Data shown:
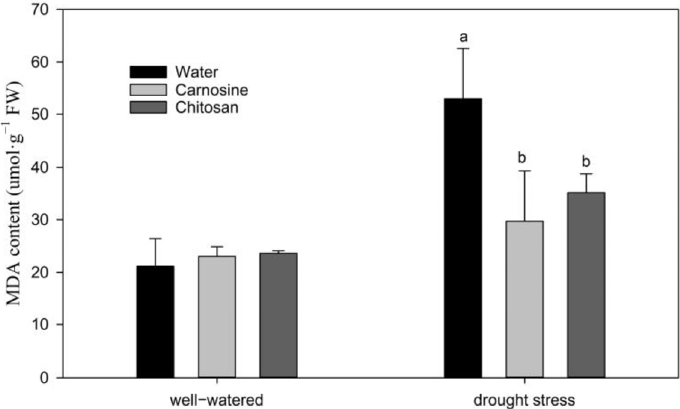
Figure 7. Effects of carnosine and chitosan on MDA content in bermudagrass. ‘Water’ represents control plants sprayed with distilled water under both well-watered and drought stress. The columns represent the means and standard errors (SE) of 5 replicates. Different letters represent a significant difference among treatments at the same time point at p < 0.05.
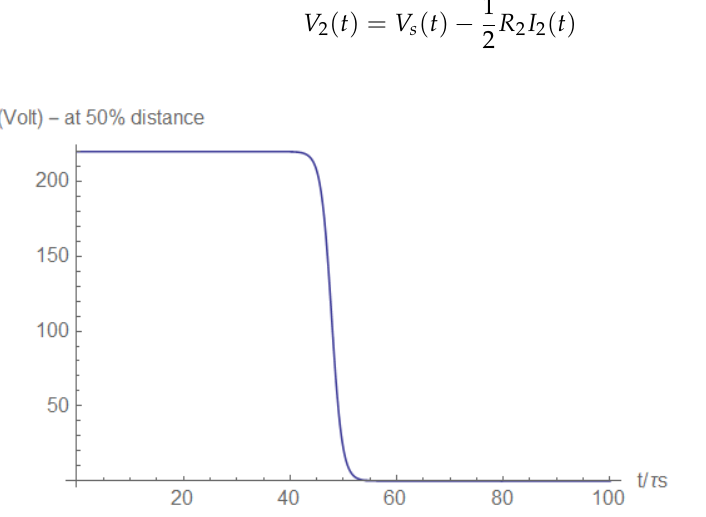
Figure A14. Voltage at half the distance between the short and the load.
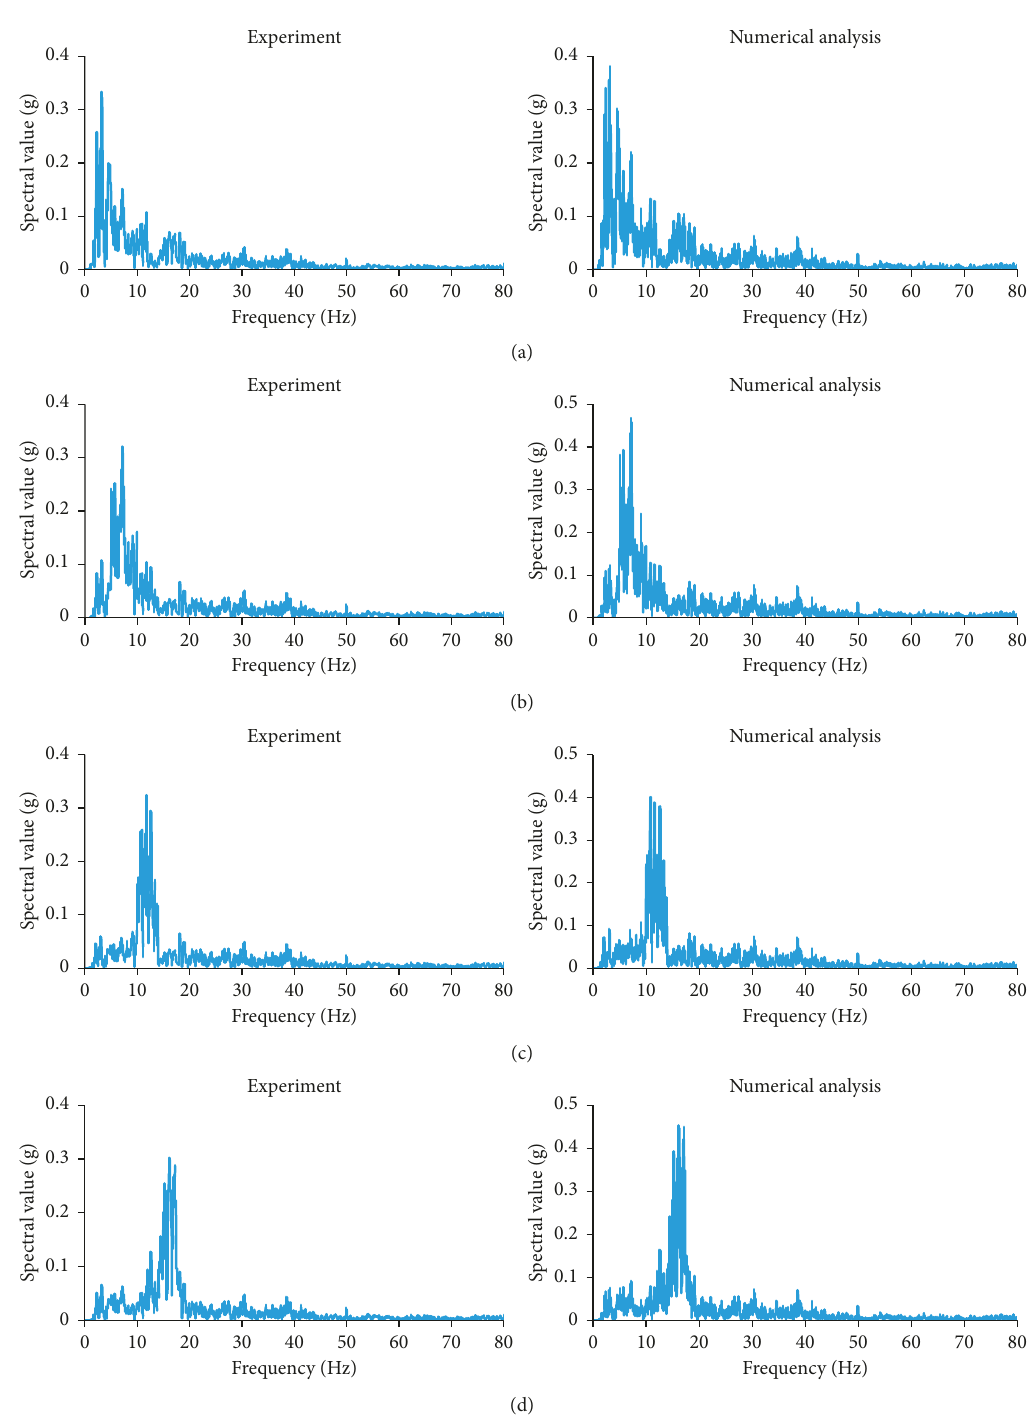
Figure 8: Fourier acceleration amplitude spectrum at point A7 under the Castaic wave (0.2g). (a) Natural slope without vegetation. (b) Hinged block slope. (c) Hinged block ecological slope. (d) Anchor + hinged block ecological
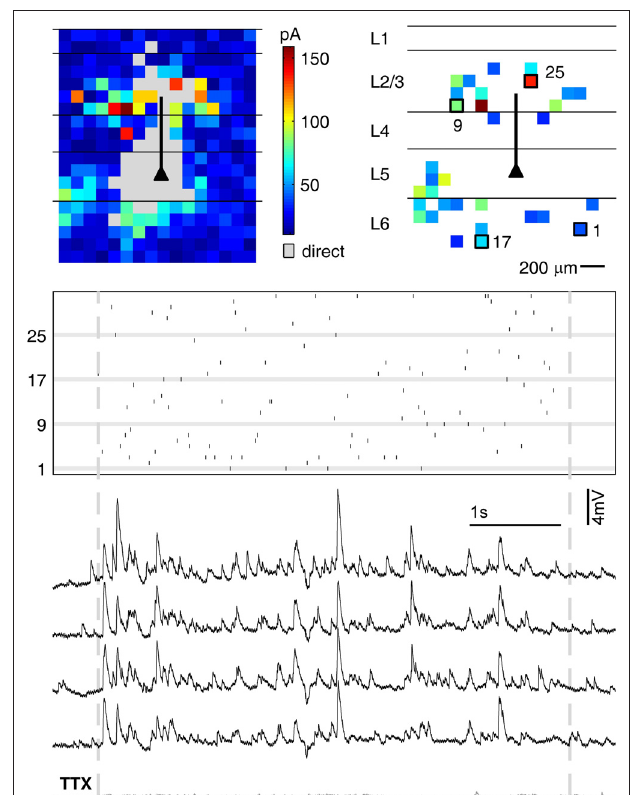
FIGURE 4 | Testing reliability of signal propagation and postsynaptic integration with dynamic photo stimulation. The functional maps show the complete scan of the tissue (left panel) and the selected locations (right panel) used for dynamic stimulation of the postsynaptic cell (marked by a triangle). The spatio-temporal stimulation pattern generated with those presynaptic locations (indicated by the raster plot below, where each line corresponds to one presynaptic location, while tics mark activation times) was applied several times during recording from the same postsynaptic cell (black traces). To control if, as intended, direct stimulations of dendrites were omitted during DPS, TTX was applied after the experiment, and the stimulation pattern was applied again with presynaptic action potentials blocked. The absence of postsynaptic potentials under TTX (gray trace) confi rmed that no location covering dendrites of the postsynaptic cell was included in the stimulation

Assignment:
Copy the listing exactly, omitting pictures.

Response:
Figure 7. Effects of carnosine and chitosan on MDA content in bermudagrass. ‘Water’ represents control plants sprayed with distilled water under both well-watered and drought stress. The columns represent the means and standard errors (SE) of 5 replicates. Different letters represent a significant difference among treatments at the same time point at p < 0.05.
Figure A14. Voltage at half the distance between the short and the load.
Figure 8: Fourier acceleration amplitude spectrum at point A7 under the Castaic wave (0.2g). (a) Natural slope without vegetation. (b) Hinged block slope. (c) Hinged block ecological slope. (d) Anchor + hinged block ecological
FIGURE 4 | Testing reliability of signal propagation and postsynaptic integration with dynamic photo stimulation. The functional maps show the complete scan of the tissue (left panel) and the selected locations (right panel) used for dynamic stimulation of the postsynaptic cell (marked by a triangle). The spatio-temporal stimulation pattern generated with those presynaptic locations (indicated by the raster plot below, where each line corresponds to one presynaptic location, while tics mark activation times) was applied several times during recording from the same postsynaptic cell (black traces). To control if, as intended, direct stimulations of dendrites were omitted during DPS, TTX was applied after the experiment, and the stimulation pattern was applied again with presynaptic action potentials blocked. The absence of postsynaptic potentials under TTX (gray trace) confi rmed that no location covering dendrites of the postsynaptic cell was included in the stimulation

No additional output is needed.